Development of cell penetrating peptides targeting the Yap/Tead complex in the context of Neurofibromatosis type 2 Dominique Lallemand, INSERM, France
Neurofibromatosis type 2 (NF2), characterized by the development of intracranial tumors, is caused by the inactivation of the NF2 gene. Absence of merlin, the NF2 gene product, inactivates the Hippo signaling pathway resulting in the accumulation YAP and TEAD proteins in the nucleus of affected cells. YAP and TEAD bind to each other and activate mechanisms that lead to tumor development. Thus, preventing the association of YAP with TEAD is a possible strategy to prevent tumor development.

Previous work by the Lallemand group identified a candidate peptide that can enter cells and disrupt the binding of YAP to TEAD. The current study aims to improve this peptide to make it more stable and more efficient at dissociating the YAP/TEAD complex. The study will also create new models of schwannomas that better replicate the proliferation of tumor cells and growth of schwannomas. The combination of rational peptide design and improved model systems will be a powerful approach to develop a peptide therapeutic for NF2.

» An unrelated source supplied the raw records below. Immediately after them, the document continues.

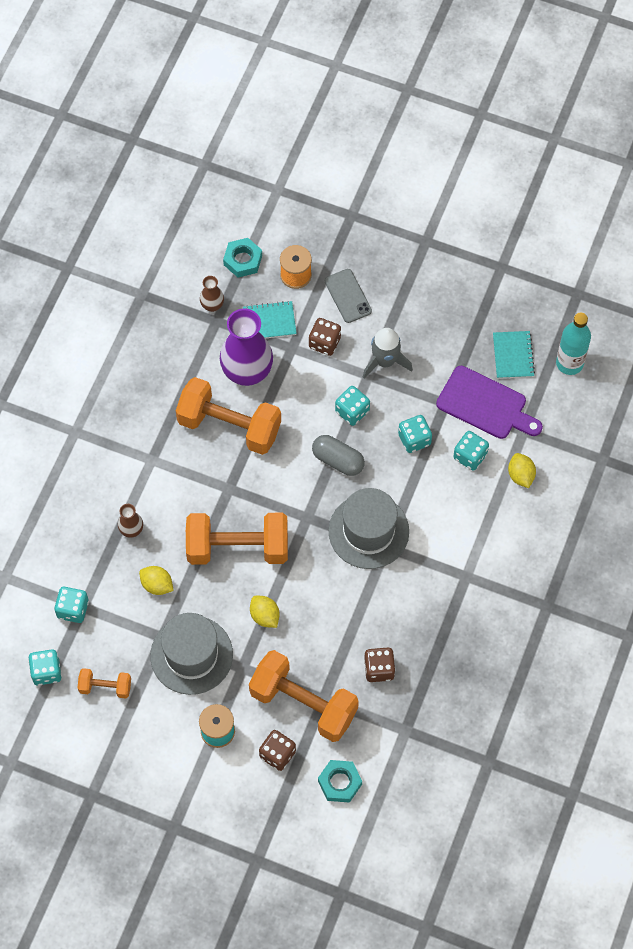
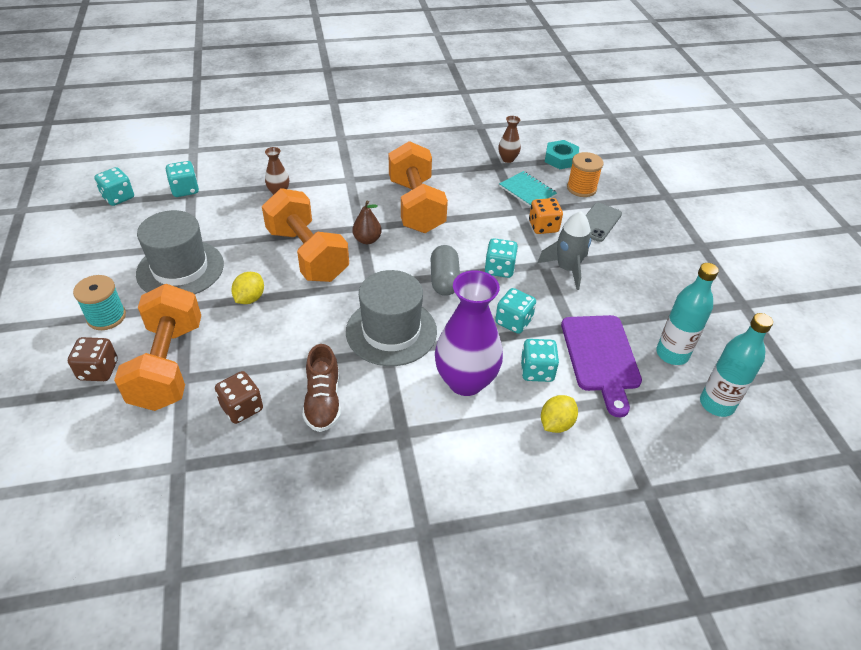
camera: 55 degrees right, 20 degrees down
orange dumbbell [78,668,131,698] -> none
yellow lemon [139,566,174,595] -> none
purple vase [220,308,273,386] -> purple vase moved to [435,270,503,396]
brown dice [309,318,341,356] -> orange dice [529,198,563,234]
turquoise nut [318,760,362,803] -> none
turquoise notebook [493,331,535,379] -> turquoise bottle [656,263,719,365]
none -> brown shoe [303,344,341,432]
none -> brown pear [352,200,382,244]

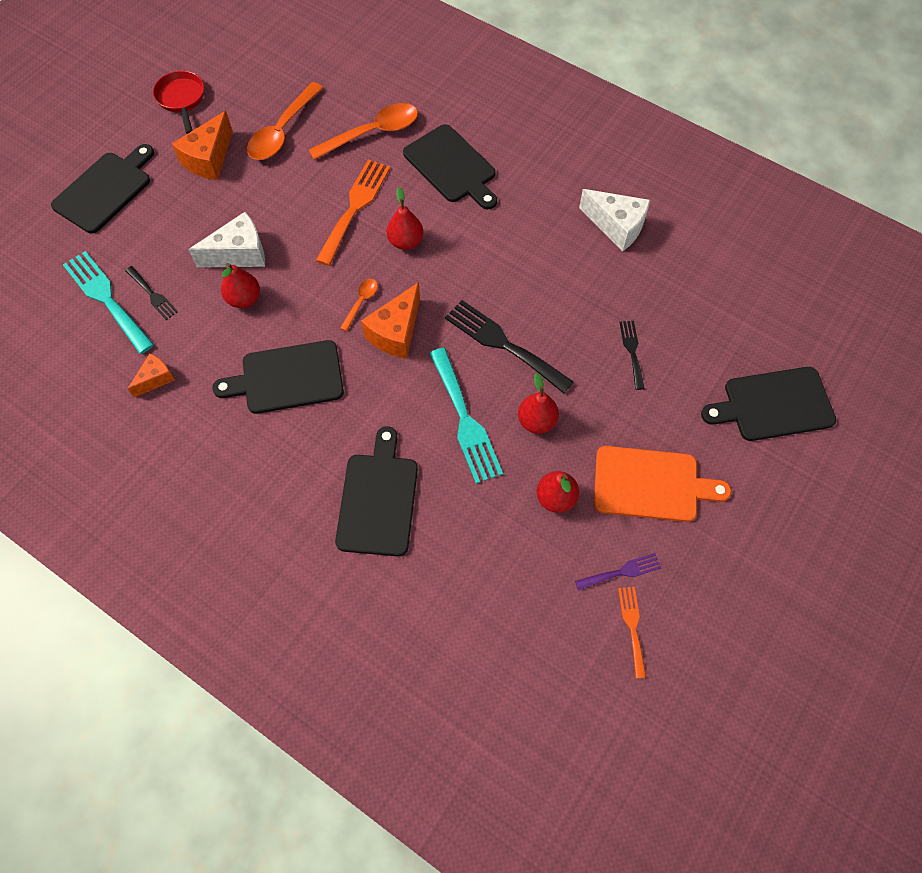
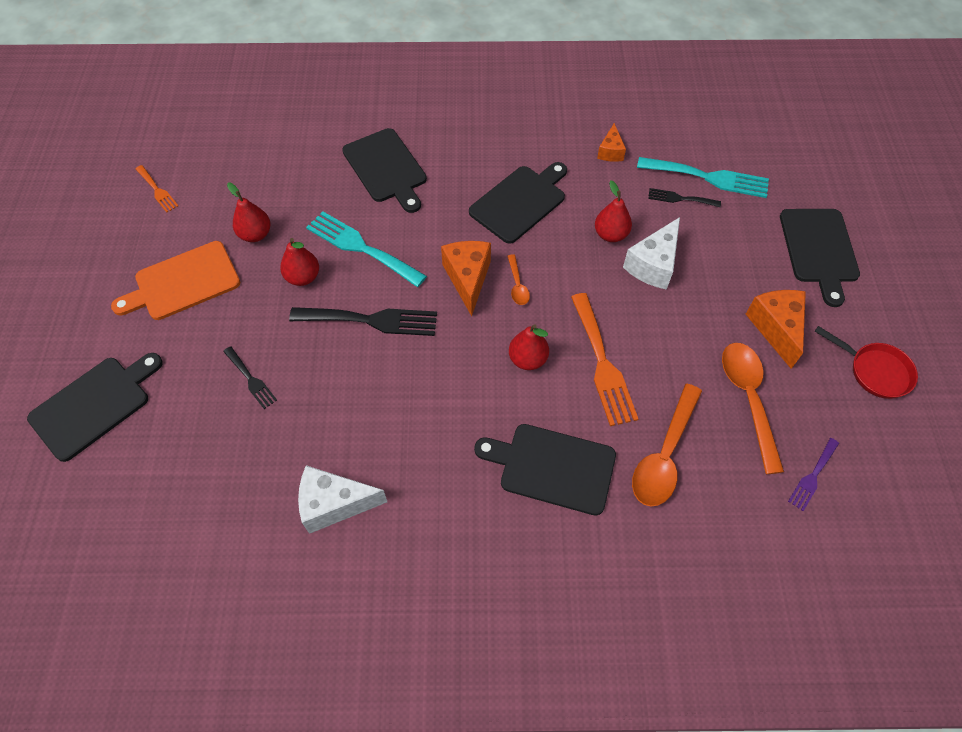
camera: 145 degrees right, 5 degrees down
purple fork [575,553,661,591] -> purple fork moved to [788,438,839,511]

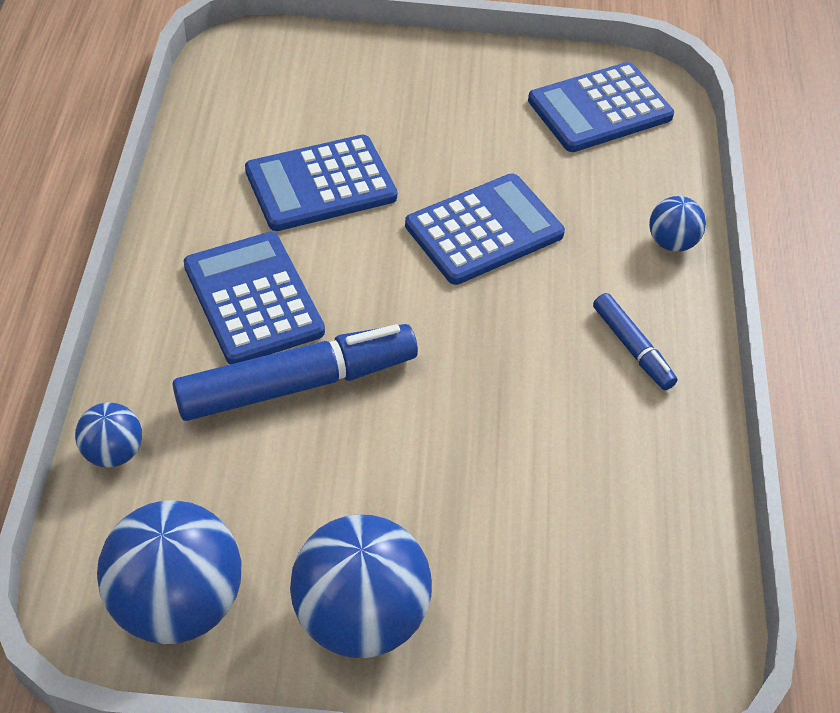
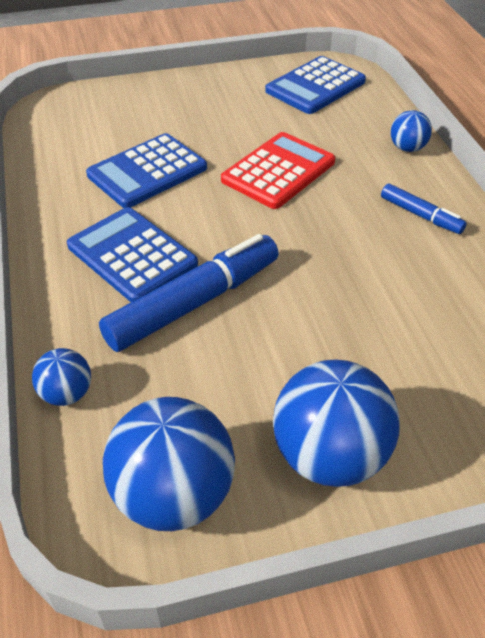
camera: 15 degrees left, 5 degrees down
blue calculator [405,174,565,285] -> red calculator [221,132,335,209]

Development of Nanobody-decorated Bacterial Outer Membrane Vesicles for Schwannoma Immunotherapy Sherif Ahmed, Massachusetts General Hospital
This research group recently showed that injecting attenuated Salmonella typhimurium alone or in combination with systemic checkpoint inhibitor directly into tumors in a schwannoma mouse model showed an anti-tumor effect. The present work, instead of using live bacteria, will utilize bacterial outer membrane vesicles (OMVs) for schwannoma therapy. OMVs are nanosized vesicles released by bacteria and possess the same immunostimulatory molecules and preferentially accumulate in tumor tissues. Preliminary data showed that a single systemic injection of attenuated S. typhimurium OMVs, loaded with novel bispecific nanobody against CD74 and PDL-1 receptors, resulted in rapid tumor cell death and synergistic tumor regression in schwannoma mouse models, without any noticeable adverse effects. This study will further evaluate the effect of this novel therapy on survival of schwannoma bearing mice and investigate its long-term effects.


The Young Investigator Award (YIA) provides seed funding to attract early-career researchers to the field and to produce data to secure larger grants, such as from the NIH and CDMRP NFRP. Several former YIAs are now leaders in the NF research and clinical communities. In fact, CTF’s ‘seeding’ of the NF field with new talent has been hailed as one of the key reasons for rapid advancements in NF research in recent years.

The Drug Discovery Initiative (DDI) stimulates NF drug discovery by funding researchers proposing to investigate novel or repurposed therapies for NF or to develop tools that support such research.